All animals were dosed once only by gavage, using plastic syringes and rubber catheters. The dosing was completed by passing the tip of a catheter along the oesophagus and instilling the test article into the gastric lumen.

The volume administered was calculated according to the fasted bodyweight at the time of dosing.

Doses:

200 mg/kg and 2000 mg/kg

No. of animals per sex per dose:

Male: 2000 mg/kg bw; Number of animals: 3;
Female: 200 mg/kg bw; Number of animals: 3
Male: 200 mg/kg bw; Number of animals: 3;

Female: 2000 mg/kg bw; Number of animals: 3

Control animals:

no

Details on study design:

The animals were observed for deaths or overt signs of toxicity frequently on day 1: at least 1/2 hour after the final dose and four times with first 4 hours. Subsequently twice daily on day 2, 3, and 4 and once daily from the fifth to fourteen day. At the end of the observation period the animals were killed by intraperitoneal injection of sodium barbitone on day 15.

Body weights were recorded on day -1, 1,8,15.

The necropsy procedure included inspection of external surfaces and orifices, all viscera and tissue within the abdominal, thoracic and cranial cavities, free-hand sectioning of the liver and kidneys and examination of representative sections of mucosal surfaces of the stomach, small and large intestines. No tissue preservation or histopathological assessment of tissues was undertaken.

Statistics:

None reported

Results and discussion

Mortality:

Male: 200 mg/kg bw; Number of animals: 3; Number of deaths: 0
Female: 200 mg/kg bw; Number of animals: 3; Number of deaths: 0

Male: 2000 mg/kg bw; Number of animals: 3; Number of deaths: 0
Female: 2000 mg/kg bw; Number of animals: 3; Number of deaths: 0

Clinical signs:

other: Signs of toxicity related to dose levels: There were no signs of systemic toxicity.

Gross pathology:

Effects on organs:
No abnormalities were noted at necropsy.

Other findings:

None noted

Applicant's summary and conclusion

Interpretation of results:

not classified

Remarks:

Migrated information Criteria used for interpretation of results: EU

Conclusions:

The acute oral median lethal dose (LD50) of the test material in the rat was estimated as being greater than 2000 mg/kg bodyweight.

Executive summary:

This study was conducted to assess the acute toxicity of the test article, BMS 528233-01, following single oral administration to small groups of rats.

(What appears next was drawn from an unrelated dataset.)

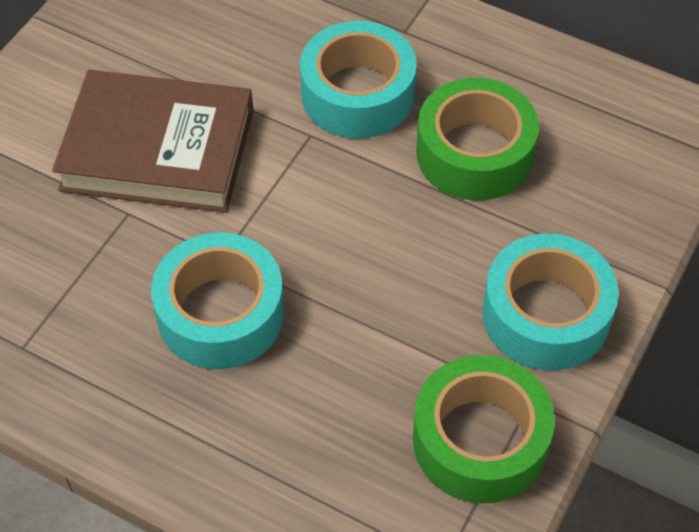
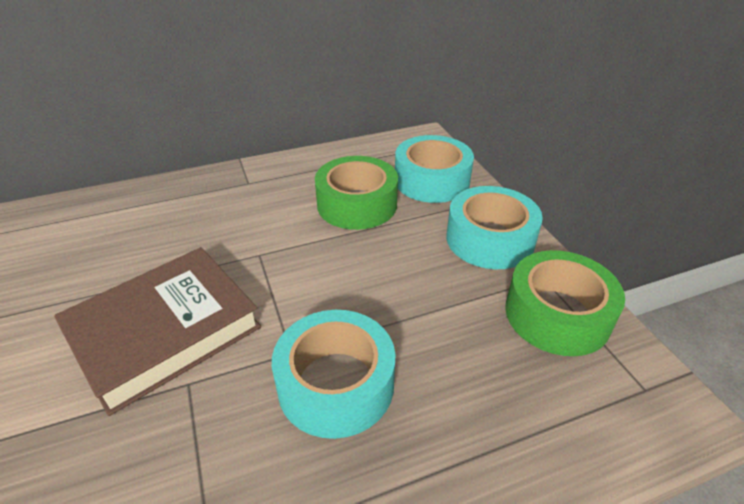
camera: 50 degrees left, 15 degrees down
(358, 94) = (260, 220): turquoise tape -> turquoise tape (432, 180)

The study design provides information for hazard assessment and classification and enables the chemical to be assigned to one of the four toxicity classes identified in Commission Directive 2001/59/EC, but severely restricts animal usage.

Groups of three male and three female fasted rats were given the test article as a single dose on Day 1 by oral gavage at dose levels of 200 and 2000 mg/kg. The test article was dispersed in 1% w/v methyl cellulose and administered at a dose volume of 10 mL/kg. All animals were killed on Day 15 and subsequently underwent a full necropsy.

There were no deaths following a single oral dose of BMS 528233-01 among rats of both sexes dosed at 200 or 2000 mg/kg.

There were no clinical signs of reaction to treatment at either dose level.

All rats dosed at 200 mg/kg achieved body weight gains during the first and second weeks of the study. At 2000 mg/kg, there was low body weight gain for one male and a small body weight loss for one female during Week 1. During Week 2, two females lost 1 g body weight and the other gained 1 g body weight only.

No macroscopic changes were apparent during necropsy on Day 15.

In conclusion, following a single administration of BMS 528233-01 to rats, the acute median lethal oral dose was found to exceed 2000 mg/kg.